As usual with these CTF problems one must look and see what is different from the usual, and use that to guide the way. The obvious weird thing is the massive amount of precision with the numbers that we are given and the title “Reality”. Hmm, reality, real numbers? Maybe the precision is somehow making the secret sharing system insecure? The system usually works by giving each member a pair of an integer n and the coefficient for xⁿ so the system we have here is definitely different.

I didn’t have a clue where to go from there, but resident genius Robert Xiao had an idea immediately. Can we make this into a lattice problem? More specifically a closest vector problem where the solution is the desired coefficients? This might work because the massive amount of decimal precision!

The problem we’re interested for this challenge is called the closest vector problem (CVP). It boils down to this: Given a matrix A and a vector v, what vector x, with the constraint that x is made up of integers, results in the Ax that is closest to v and what is that “closest vector” vector Ax?

We want our closest vector problem to solve for the integer coefficients that make up the polynomial. Here’s our equations, we know that it’s in this form because the challenge said we needed 5 coefficients to decode the flag.

\begin{equation} y_1 = c_0 + c_1 x_1 + c_2 x_1^2 + c_3 x_1^3 + c_4 x_1^4 \\ y_2 = c_0 + c_1 x_2 + c_2 x_2^2 + c_3 x_2^3 + c_4 x_2^4 \\ y_3 = c_0 + c_1 x_3 + c_2 x_3^2 + c_3 x_3^3 + c_4 x_3^4 \\ \end{equation}

Now into a matrix,

\begin{equation} A=
\begin{bmatrix} 1 & x_1 & x_1^2 & x_1^3 & x_1^4 \\
1 & x_2 & x_2^2 & x_2^3 & x_2^4 \\ 1 & x_3 & x_3^2 & x_3^3 & x_3^4 \\ 1 & 0 & 0 & 0 & 0 \\ \end{bmatrix} \end{equation}

The goal vector,

\begin{equation} v=
\begin{bmatrix} y_1 \\
y_2 \\ y_3 \\ c_0 \\ \end{bmatrix} \end{equation}

Remember CVP finds integer valued x such that \(Ax=v\). So given this we expect that the CVP will find \begin{equation} x=
\begin{bmatrix} c_0 \\
c_1 \\ c_2 \\ c_3 \\ c_4 \\ \end{bmatrix} \end{equation}

and return us a vector that is close to (and hopefully close enough so that c0 will be valid)
\begin{equation} res=
\begin{bmatrix} y_1 \\
y_2 \\ y_3 \\ c_0 \\ \end{bmatrix} \end{equation} which we can extract the secret, c0, out from.
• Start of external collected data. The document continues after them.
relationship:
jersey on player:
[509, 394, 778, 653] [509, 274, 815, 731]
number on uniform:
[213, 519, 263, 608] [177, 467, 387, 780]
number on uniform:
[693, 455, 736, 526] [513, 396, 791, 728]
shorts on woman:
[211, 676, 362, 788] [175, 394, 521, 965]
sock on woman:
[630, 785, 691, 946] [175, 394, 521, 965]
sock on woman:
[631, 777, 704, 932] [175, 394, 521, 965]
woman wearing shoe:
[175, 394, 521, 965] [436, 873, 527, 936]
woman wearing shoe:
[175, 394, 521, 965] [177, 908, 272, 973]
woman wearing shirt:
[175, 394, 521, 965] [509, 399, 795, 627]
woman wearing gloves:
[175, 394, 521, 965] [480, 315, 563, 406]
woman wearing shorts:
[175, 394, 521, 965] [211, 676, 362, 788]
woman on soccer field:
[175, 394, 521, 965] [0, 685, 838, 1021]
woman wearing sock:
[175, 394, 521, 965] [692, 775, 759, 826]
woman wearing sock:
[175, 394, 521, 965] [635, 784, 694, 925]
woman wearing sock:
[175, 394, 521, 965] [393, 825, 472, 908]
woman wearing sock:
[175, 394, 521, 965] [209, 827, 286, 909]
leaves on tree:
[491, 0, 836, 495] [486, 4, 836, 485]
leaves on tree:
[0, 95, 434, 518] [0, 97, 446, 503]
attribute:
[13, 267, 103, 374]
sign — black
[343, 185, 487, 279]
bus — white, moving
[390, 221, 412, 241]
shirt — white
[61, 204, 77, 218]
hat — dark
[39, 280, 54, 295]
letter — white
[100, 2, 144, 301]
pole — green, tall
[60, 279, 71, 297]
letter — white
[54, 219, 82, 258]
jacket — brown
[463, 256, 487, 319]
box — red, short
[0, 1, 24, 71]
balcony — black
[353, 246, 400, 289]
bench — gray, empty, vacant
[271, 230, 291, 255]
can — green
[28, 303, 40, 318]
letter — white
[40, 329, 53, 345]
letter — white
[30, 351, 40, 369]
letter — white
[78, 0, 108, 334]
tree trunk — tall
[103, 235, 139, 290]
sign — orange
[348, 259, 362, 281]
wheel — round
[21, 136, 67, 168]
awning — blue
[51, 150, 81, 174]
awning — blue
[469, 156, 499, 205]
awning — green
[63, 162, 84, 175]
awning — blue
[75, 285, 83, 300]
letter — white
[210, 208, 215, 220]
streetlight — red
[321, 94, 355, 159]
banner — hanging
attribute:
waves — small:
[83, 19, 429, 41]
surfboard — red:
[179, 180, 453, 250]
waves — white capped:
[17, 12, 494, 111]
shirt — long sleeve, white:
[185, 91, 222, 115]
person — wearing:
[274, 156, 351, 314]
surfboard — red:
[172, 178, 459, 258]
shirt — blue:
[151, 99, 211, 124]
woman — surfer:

The problem is that we don’t know what c0 is, so we can’t give use the goal vector as written. The solution I ended up using was to guess and make it insignificant, ie multiply everything in the matrix and the y’s by a large scaling factor so that the algorithm “doesn’t care as much” about the difference between our guessed c0 and what we want it to return, the actual c0.

Another solution could be to invert the matrix and multiply in the [y1,y2,y3] vector but I only just thought of that.

So that’s the general idea, I ended up adding a few more rows onto the matrix to get the CVP function from fpyll to work, but eventually I got there.

So now we have a massive int, c0. How to decrypt the flag? This was basically just trial and error, I eventually noticed that it was about right to be converted into 16 bytes, which is the key length that is required for the encryption scheme that they used in the earlier challenges (AES-CBC).

And it worked! AES-CBC with the key being c0 and IV being just b’’s resulted in our flag!

CTF{h0w-r3al-is-y0ur-Re4l-4Real}